C’est fait : la Commission européenne a annoncé l’ouverture formelle, le 4 octobre, d’une enquête sur les subventions aux voitures électriques originaires de Chine. Elle fait suite à un engagement de sa présidente, Ursula Von der Leyen, pris lors de son discours sur l’état de l’Union le 13 septembre.
Dans le détail, ouverte formellement le 4 octobre, cette enquête antisubventions va porter sur les importations de véhicules électriques à batterie (VEB) en provenance de Chine.
« Elle déterminera tout d’abord si les chaînes de valeur des VEB produites en Chine bénéficient de subventions illégales et si ces subventions causent ou menacent de causer un préjudice économique aux constructeurs de l’UE » précise un communiqué de la Commission européenne. « Si c’était le cas, l’enquête examinera l’impact probable des mesures sur les importateurs, les utilisateurs et les consommateurs de véhicules électriques à batterie dans l’UE ».
Précisons que cette enquête sera menée sous la houlette du Chief Trade Enforcement Officer (CTEO), sorte de procureur commercial dont le poste avait été créé en 2020 au sein de la DG Trade (Direction générale du commerce) pour renforcer le contrôle de l’application des accords commerciaux, des mesures de défense commerciale ainsi que des sanctions de l’Union européenne (UE). Il est occupé par le Français Denis Redonnet, qui se voit ainsi confier probablement le dossier les plus sensible et délicat depuis sa nomination.
Car sur la base des conclusions de ses investigations, la Commission déterminera s’il est dans l’intérêt de l’UE de remédier aux effets des pratiques commerciales déloyales constatées en instituant des droits antisubventions sur les importations de véhicules électriques à batterie en provenance de Chine. Autrement dit, si l’enquête conclut à des pratiques déloyales aboutissant à une distorsion de concurrence, les véhicules électriques Made in China, qui supportent des droits de douane de l’ordre de 10 % actuellement, pourrait se voir appliquer des surtaxes douanières à l’importation dans l’UE.
Dans son communiqué, la Commission précise que cette enquête « suivra des procédures juridiques strictes, conformes aux règles de l’UE et de l’OMC, permettant à toutes les parties concernées, y compris le gouvernement chinois et les entreprises/exportateurs, de présenter leurs observations, éléments de preuve et arguments. » Des précisions qui témoignent de la sensibilité du sujet eu égard au poids de la Chine dans les échanges de l’UE.

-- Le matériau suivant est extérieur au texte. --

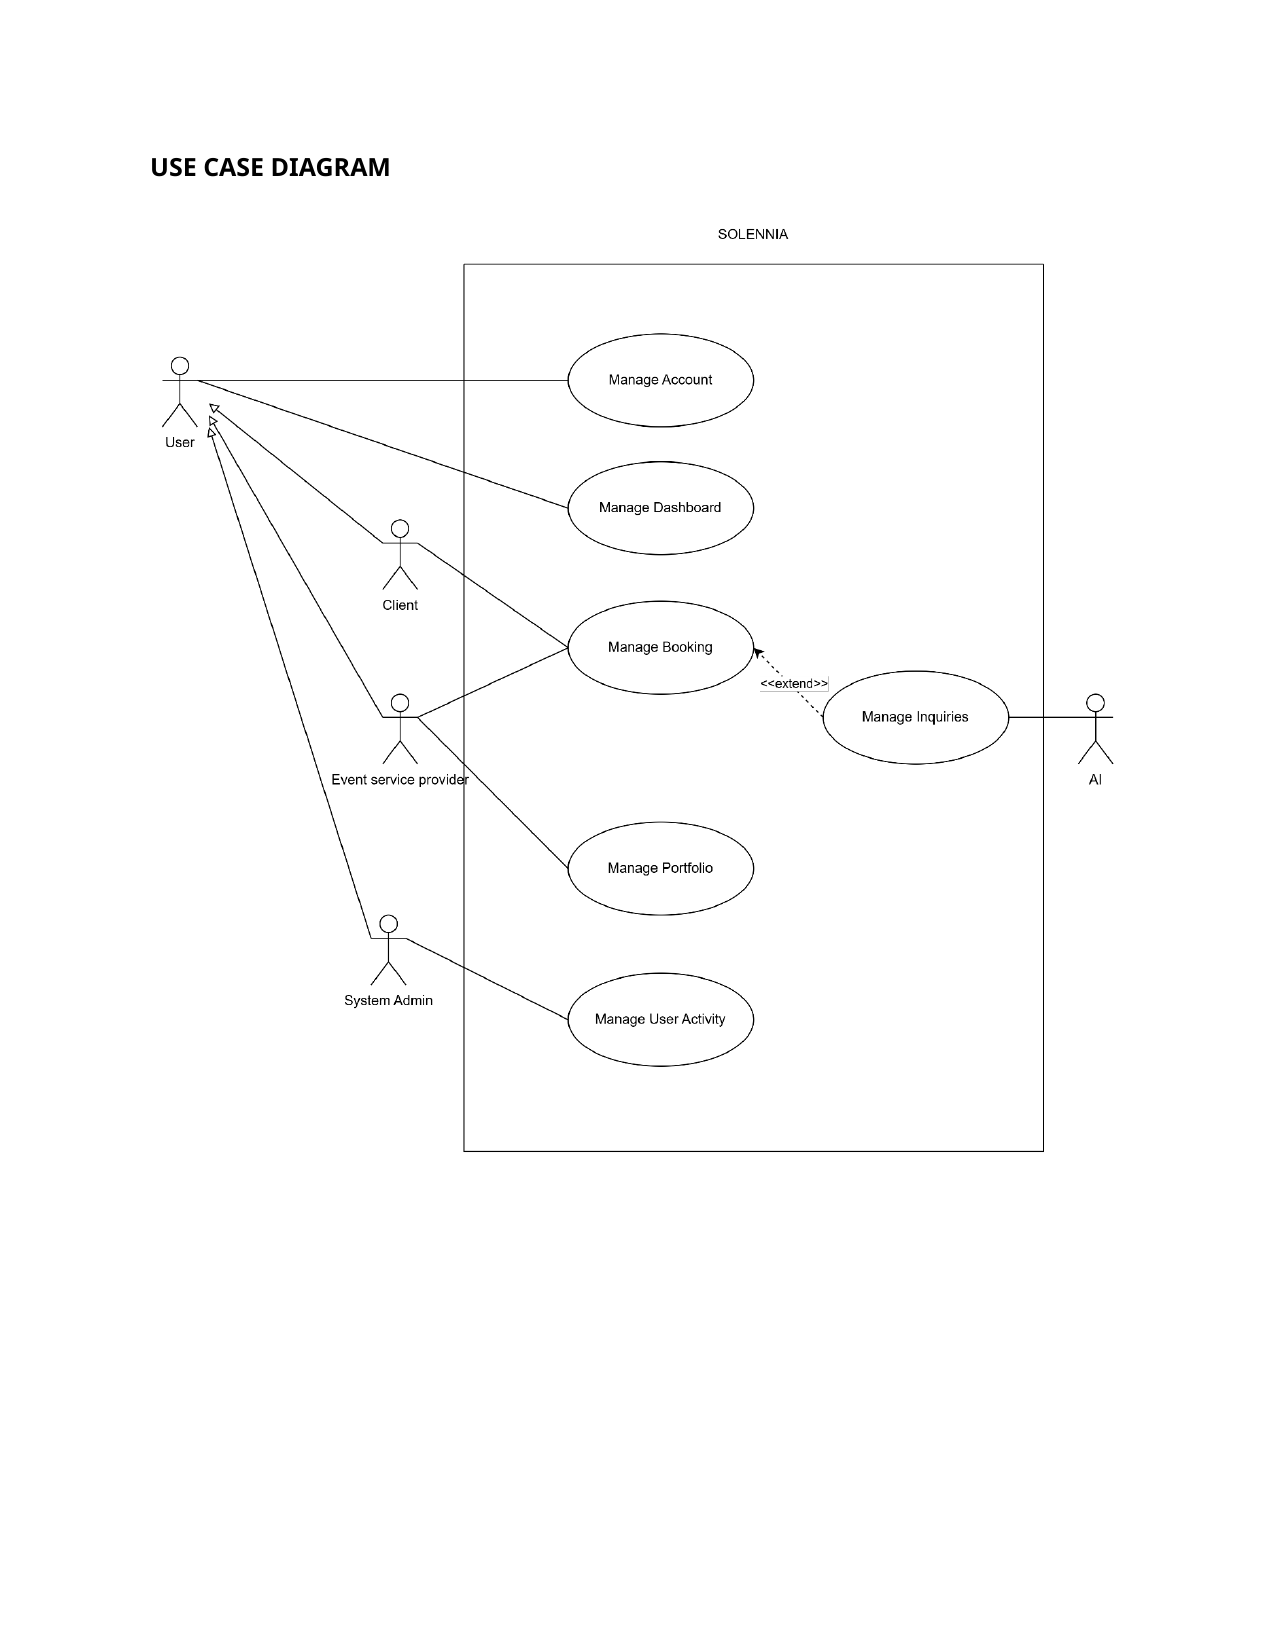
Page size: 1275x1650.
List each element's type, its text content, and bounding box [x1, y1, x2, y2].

picture [150, 205, 1125, 1163]
text USE CASE DIAGRAM [150, 150, 1125, 184]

« Cette enquête sera approfondie, équitable et fondée sur des faits »
Le lancement de cette enquête intervient alors que le marché européen assiste à une déferlante de véhicules électriques chinois, dont les prix sont largement inférieurs à leurs compétiteurs européens. Sur les six premiers mois de 2023, la Chine a exporté 534 000 véhicules propres (hydrides et 100 % électriques) dans le monde, en hausse de 160 % en glissement annuel. A 70 %, ces véhicules ont été expédiés en Europe.
Commentaire d’Ursula von der Leyen : « les constructeurs automobiles de l’UE et les secteurs connexes investissent et innovent déjà pour exploiter pleinement ce potentiel. Chaque fois que nous constaterons que leurs efforts sont entravés par des distorsions du marché et une concurrence déloyale, nous agirons de manière décisive. Et nous le ferons dans le plein respect de nos obligations européennes et internationales – parce que l’Europe respecte les règles, à l’intérieur de ses frontières et au niveau mondial. Cette enquête sera approfondie, équitable et fondée sur des faits. »

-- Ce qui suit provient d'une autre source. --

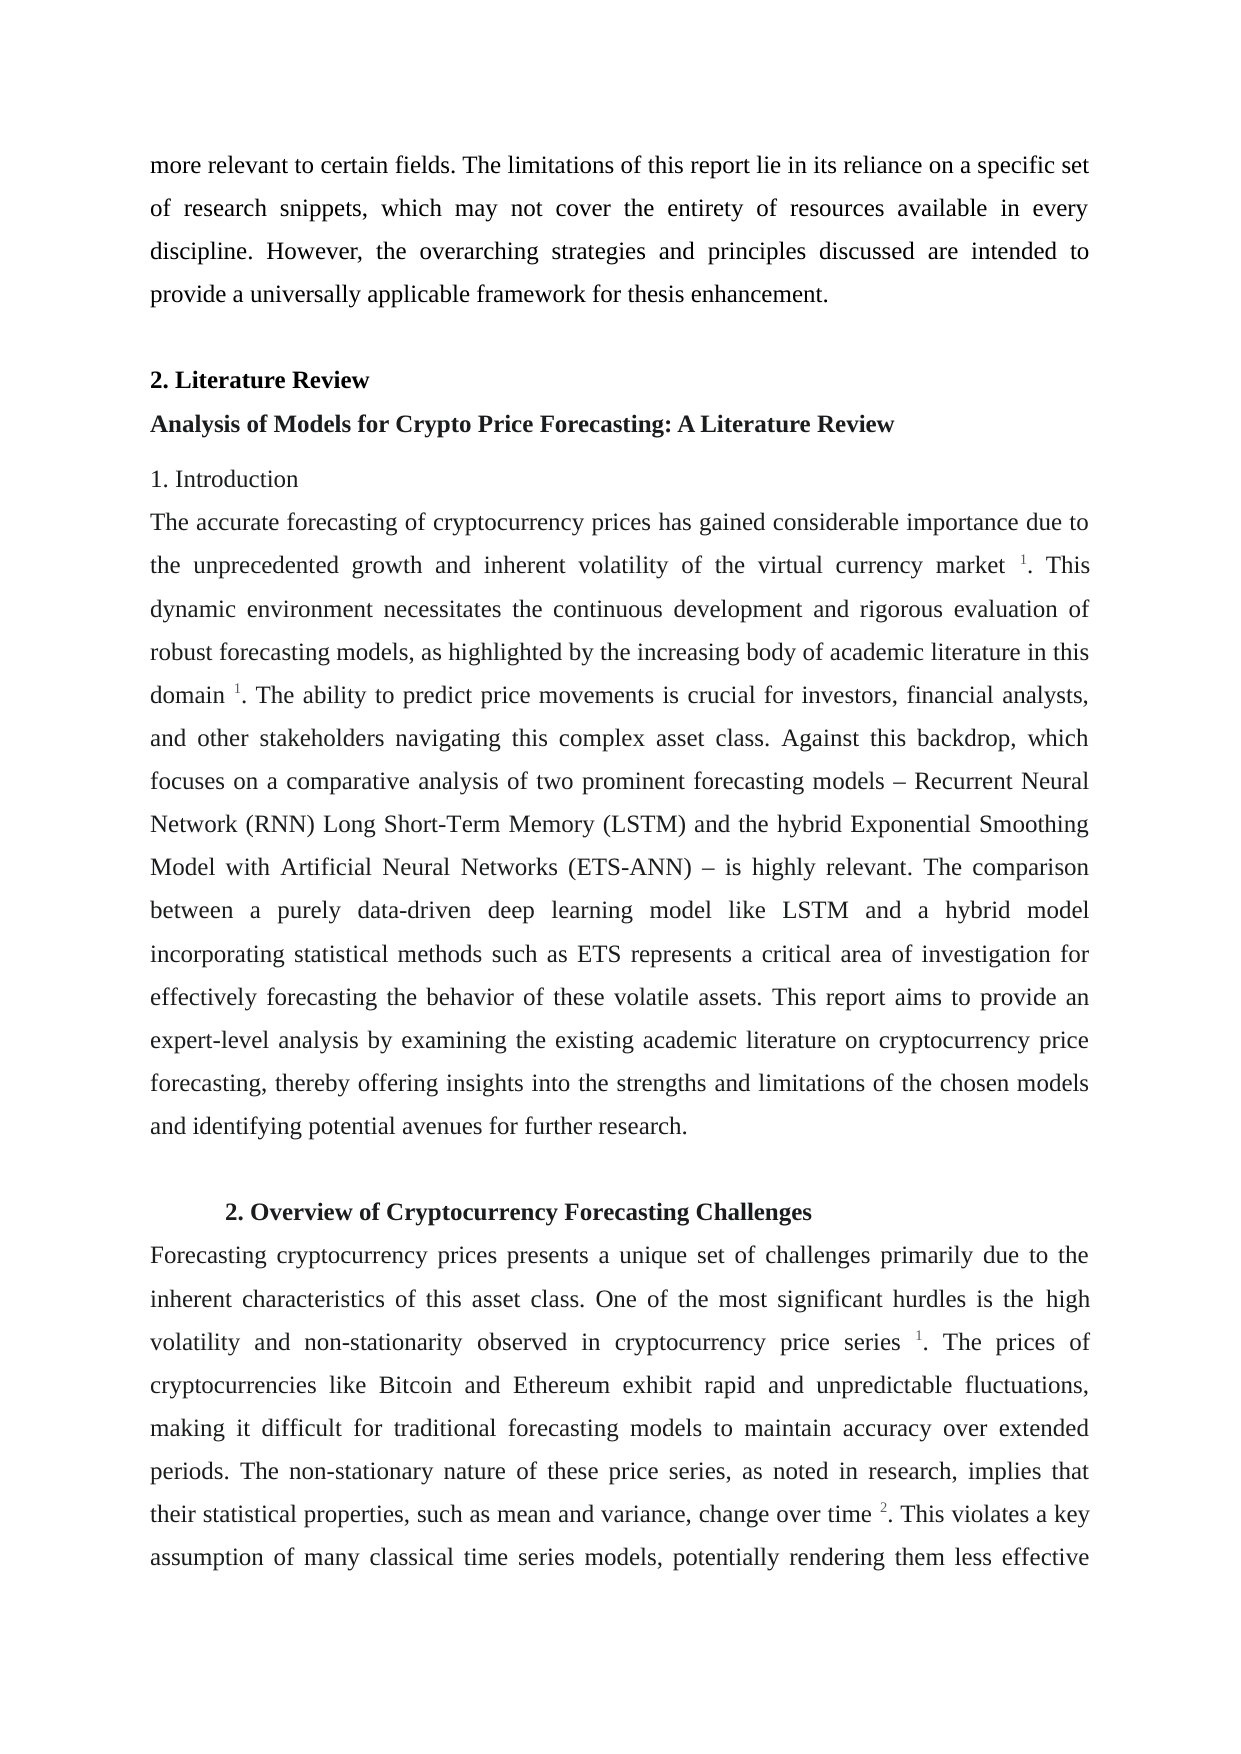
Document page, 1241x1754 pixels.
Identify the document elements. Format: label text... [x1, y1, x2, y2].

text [150, 1241, 1090, 1571]
text 2. Overview of Cryptocurrency Forecasting Challenges [150, 1197, 1090, 1226]
text The accurate forecasting of cryptocurrency prices has gained considerable importance due to the unprecedented growth and inherent volatility of the virtual currency market 1. This dynamic environment necessitates the continuous development and rigorous evaluation of robust forecasting models, as highlighted by the increasing body of academic literature in this domain 1. The ability to predict price movements is crucial for investors, financial analysts, and other stakeholders navigating this complex asset class. Against this backdrop, which focuses on a comparative analysis of two prominent forecasting models – Recurrent Neural Network (RNN) Long Short-Term Memory (LSTM) and the hybrid Exponential Smoothing Model with Artificial Neural Networks (ETS-ANN) – is highly relevant. The comparison between a purely data-driven deep learning model like LSTM and a hybrid model incorporating statistical methods such as ETS represents a critical area of investigation for effectively forecasting the behavior of these volatile assets. This report aims to provide an expert-level analysis by examining the existing academic literature on cryptocurrency price forecasting, thereby offering insights into the strengths and limitations of the chosen models and identifying potential avenues for further research. [150, 507, 1090, 1140]
text Analysis of Models for Crypto Price Forecasting: A Literature Review [150, 409, 1090, 437]
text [150, 150, 1090, 308]
text 2. Literature Review [150, 366, 1090, 394]
text 1. Introduction [150, 464, 1090, 493]
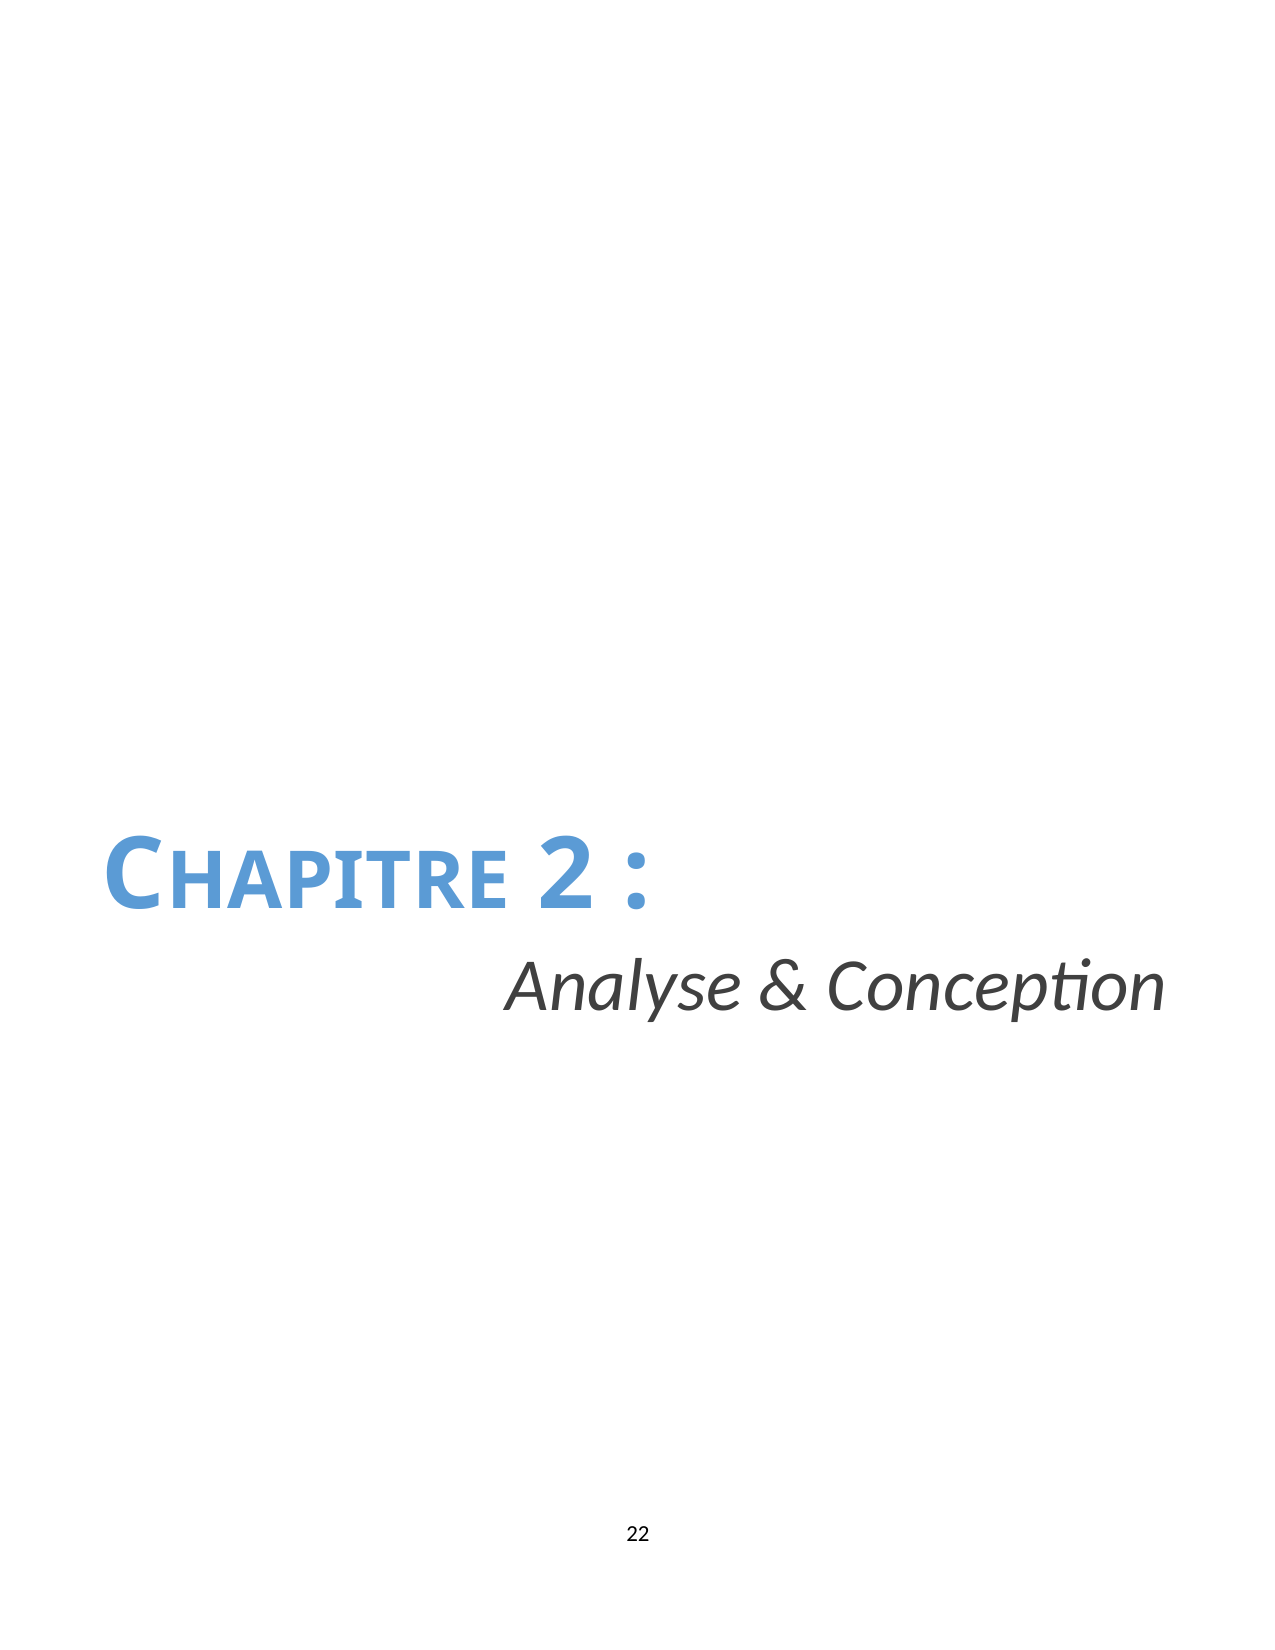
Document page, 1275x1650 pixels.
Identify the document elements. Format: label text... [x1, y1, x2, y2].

Valdis Dombrovskis, vice-président exécutif et commissaire au Commerce, insiste lui aussi sur la question des faits et du respect de conditions de concurrence loyale : « la concurrence doit être loyale, souligne-t-il notamment. Les importations doivent être soumises aux mêmes règles de concurrence que celles qui régissent notre propre industrie. L’équité est également le mot d’ordre de cette enquête : nous consulterons toutes les parties concernées et respecterons rigoureusement les règles nationales et internationales. Nous espérons que toutes les parties concernées coopèreront pleinement. Le résultat de l’enquête sera fondé sur des faits. »

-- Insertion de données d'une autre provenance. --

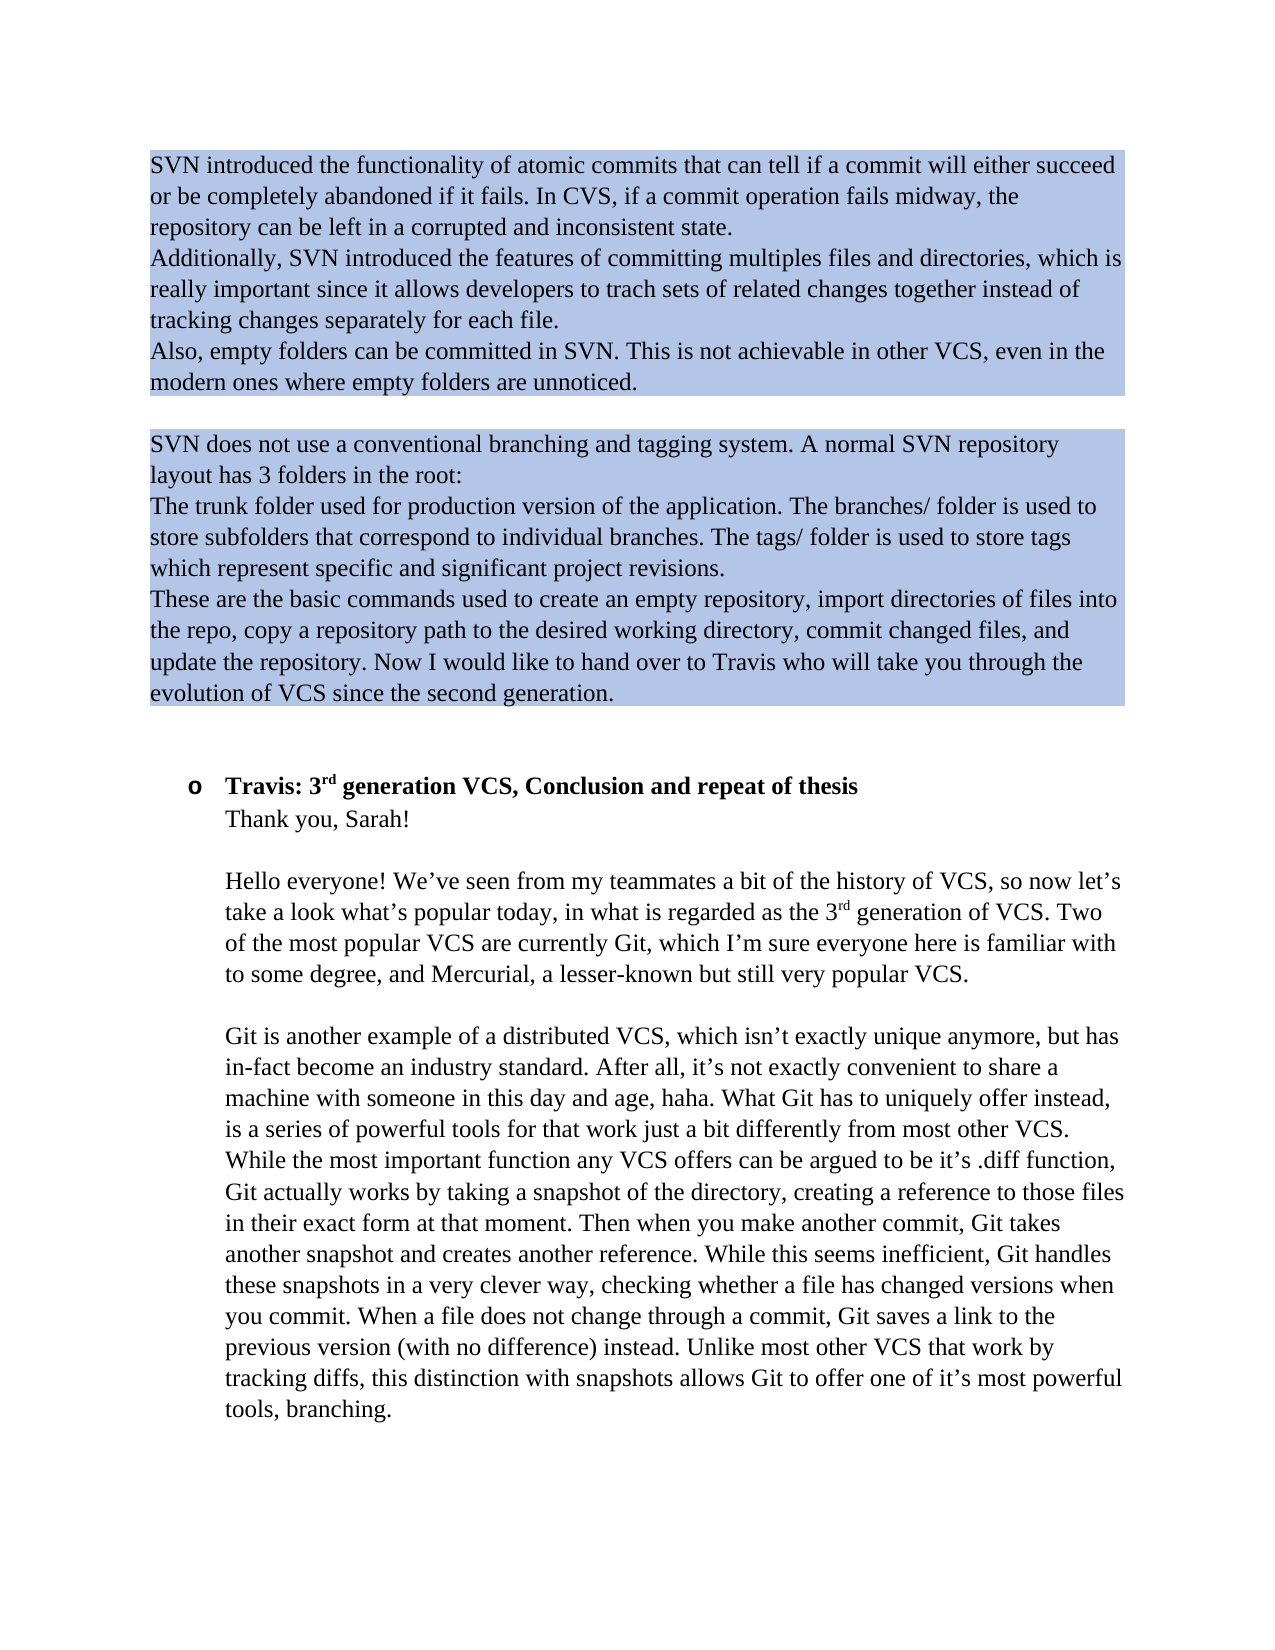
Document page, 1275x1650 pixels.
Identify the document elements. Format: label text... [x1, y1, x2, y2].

list SVN does not use a conventional branching and tagging system. A normal SVN repository layout has 3 folders in the root: [150, 429, 1125, 489]
list Additionally, SVN introduced the features of committing multiples files and directories, which is really important since it allows developers to trach sets of related changes together instead of tracking changes separately for each file. [150, 243, 1125, 334]
list SVN introduced the functionality of atomic commits that can tell if a commit will either succeed or be completely abandoned if it fails. In CVS, if a commit operation fails midway, the repository can be left in a corrupted and inconsistent state. [150, 150, 1125, 241]
list The trunk folder used for production version of the application. The branches/ folder is used to store subfolders that correspond to individual branches. The tags/ folder is used to store tags which represent specific and significant project revisions. [150, 491, 1125, 582]
list Git is another example of a distributed VCS, which isn’t exactly unique anymore, but has in-fact become an industry standard. After all, it’s not exactly convenient to share a machine with someone in this day and age, haha. What Git has to uniquely offer instead, is a series of powerful tools for that work just a bit differently from most other VCS. While the most important function any VCS offers can be argued to be it’s .diff function, Git actually works by taking a snapshot of the directory, creating a reference to those files in their exact form at that moment. Then when you make another commit, Git takes another snapshot and creates another reference. While this seems inefficient, Git handles these snapshots in a very clever way, checking whether a file has changed versions when you commit. When a file does not change through a commit, Git saves a link to the previous version (with no difference) instead. Unlike most other VCS that work by tracking diffs, this distinction with snapshots allows Git to offer one of it’s most powerful tools, branching. [225, 1021, 1125, 1423]
list These are the basic commands used to create an empty repository, import directories of files into the repo, copy a repository path to the desired working directory, commit changed files, and update the repository. Now I would like to hand over to Travis who will take you through the evolution of VCS since the second generation. [150, 584, 1125, 706]
list Thank you, Sarah! [225, 804, 1125, 833]
list Hello everyone! We’ve seen from my teammates a bit of the history of VCS, so now let’s take a look what’s popular today, in what is regarded as the 3rd generation of VCS. Two of the most popular VCS are currently Git, which I’m sure everyone here is familiar with to some degree, and Mercurial, a lesser-known but still very popular VCS. [225, 866, 1125, 988]
list Also, empty folders can be committed in SVN. This is not achievable in other VCS, even in the modern ones where empty folders are unnoticed. [150, 336, 1125, 396]
list Travis: 3rd generation VCS, Conclusion and repeat of thesis [187, 771, 1125, 802]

Des précautions oratoires qui montrent que les dirigeants européens veulent rester fermes tout en rejetant les accusations de protectionnisme. Rappelons que dès l’annonce du projet d’enquête par la présidente de la Commission, le ministère chinois du Commerce avait dénoncé un « acte purement protectionniste qui perturbera et faussera gravement l’industrie automobile mondiale et la chaîne d’approvisionnement, y compris dans l’UE, et qui aura un impact négatif sur les relations économiques et commerciales entre la Chine et l’UE.» La tâche s’annonce ardue pour le CTEO européen.